Abstract

Mafic-ultramafic rocks of the Kabanga-Musongati alignment in the East African nickel belt occur as Bushveld-type layered intrusions emplaced in metasedimentary sequences. The age of the mafic-ultramafic intrusions remains poorly constrained, though they are regarded to be part of ca. 1375 Ma bimodal magmatism dominated by voluminous S-type granites. In this study, we investigated igneous monazite and zircon from a differentiated layered intrusion and metamorphic monazite from the contact aureole. The monazite shows contrasting crystal morphology, chemical composition, and U-Pb ages. Monazite that formed by contact metamorphism in response to emplacement of mafic-ultramafic melts is characterized by extremely high Th and U and yielded a weighted mean 207Pb/206Pb age of 1402 ± 9 Ma, which is in agreement with dates from the igneous monazite and zircon.
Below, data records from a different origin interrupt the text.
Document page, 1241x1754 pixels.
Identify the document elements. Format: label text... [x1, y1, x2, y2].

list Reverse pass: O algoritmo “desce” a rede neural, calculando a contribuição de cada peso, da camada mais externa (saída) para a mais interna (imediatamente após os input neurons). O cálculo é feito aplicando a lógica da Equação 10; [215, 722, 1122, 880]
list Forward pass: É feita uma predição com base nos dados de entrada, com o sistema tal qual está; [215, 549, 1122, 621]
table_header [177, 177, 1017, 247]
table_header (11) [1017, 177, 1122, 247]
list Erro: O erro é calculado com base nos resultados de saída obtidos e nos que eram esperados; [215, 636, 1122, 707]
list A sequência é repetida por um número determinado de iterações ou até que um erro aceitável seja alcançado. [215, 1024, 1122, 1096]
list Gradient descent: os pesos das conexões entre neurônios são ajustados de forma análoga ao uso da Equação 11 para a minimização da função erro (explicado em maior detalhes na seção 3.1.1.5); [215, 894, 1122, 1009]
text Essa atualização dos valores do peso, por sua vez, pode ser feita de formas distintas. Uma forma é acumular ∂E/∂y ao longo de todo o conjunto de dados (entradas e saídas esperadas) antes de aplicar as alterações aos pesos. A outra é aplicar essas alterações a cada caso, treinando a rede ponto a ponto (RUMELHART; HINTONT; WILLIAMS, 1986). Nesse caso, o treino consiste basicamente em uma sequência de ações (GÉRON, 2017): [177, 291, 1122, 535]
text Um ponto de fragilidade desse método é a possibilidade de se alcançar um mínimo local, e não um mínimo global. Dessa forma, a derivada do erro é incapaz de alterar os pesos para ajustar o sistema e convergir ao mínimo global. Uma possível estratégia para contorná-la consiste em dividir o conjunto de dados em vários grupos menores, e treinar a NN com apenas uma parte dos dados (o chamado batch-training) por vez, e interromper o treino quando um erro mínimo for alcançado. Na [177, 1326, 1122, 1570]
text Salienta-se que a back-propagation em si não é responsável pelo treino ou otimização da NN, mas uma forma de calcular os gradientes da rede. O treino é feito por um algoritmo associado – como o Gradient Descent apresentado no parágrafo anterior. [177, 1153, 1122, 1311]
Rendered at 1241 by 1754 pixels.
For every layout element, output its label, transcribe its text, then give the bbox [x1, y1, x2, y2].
The ages indicate that the intrusion of ultramafic melts was substantially earlier (by ∼25 m.y., 95% confidence) than the prevailing S-type granites, calling for a reappraisal of the previously suggested model of coeval, bimodal magmatism. Monazite in the metapelitic rocks also records two younger growth events at ca. 1375 Ma and ca. 990 Ma, coeval with metamorphism during emplacement of S-type granites and tin-bearing granites, respectively. In conjunction with available geologic evidence, we propose that the Kabanga-Musongati mafic-ultramafic intrusions likely heralded a structurally controlled thermal anomaly related to Nuna breakup, which culminated during the ca. 1375 Ma Kibaran event, manifested as extensive intracrustal melting in the adjoining Karagwe-Ankole belt, producing voluminous S-type granites. The Grenvillian-aged (ca. 990 Ma) tin-bearing granite and related Sn mineralization appear to be the far-field record of tectonothermal events associated with collision along the Irumide belt during Rodinia assembly. Since monazite is a ubiquitous trace phase in pelitic sedimentary rocks, in contact aureoles of mafic-ultramafic intrusions, and in regional metamorphic belts, our study highlights the potential of using metamorphic monazite to determine ages of mafic-ultramafic intrusions, and to reconstruct postemplacement metamorphic history of the host terranes.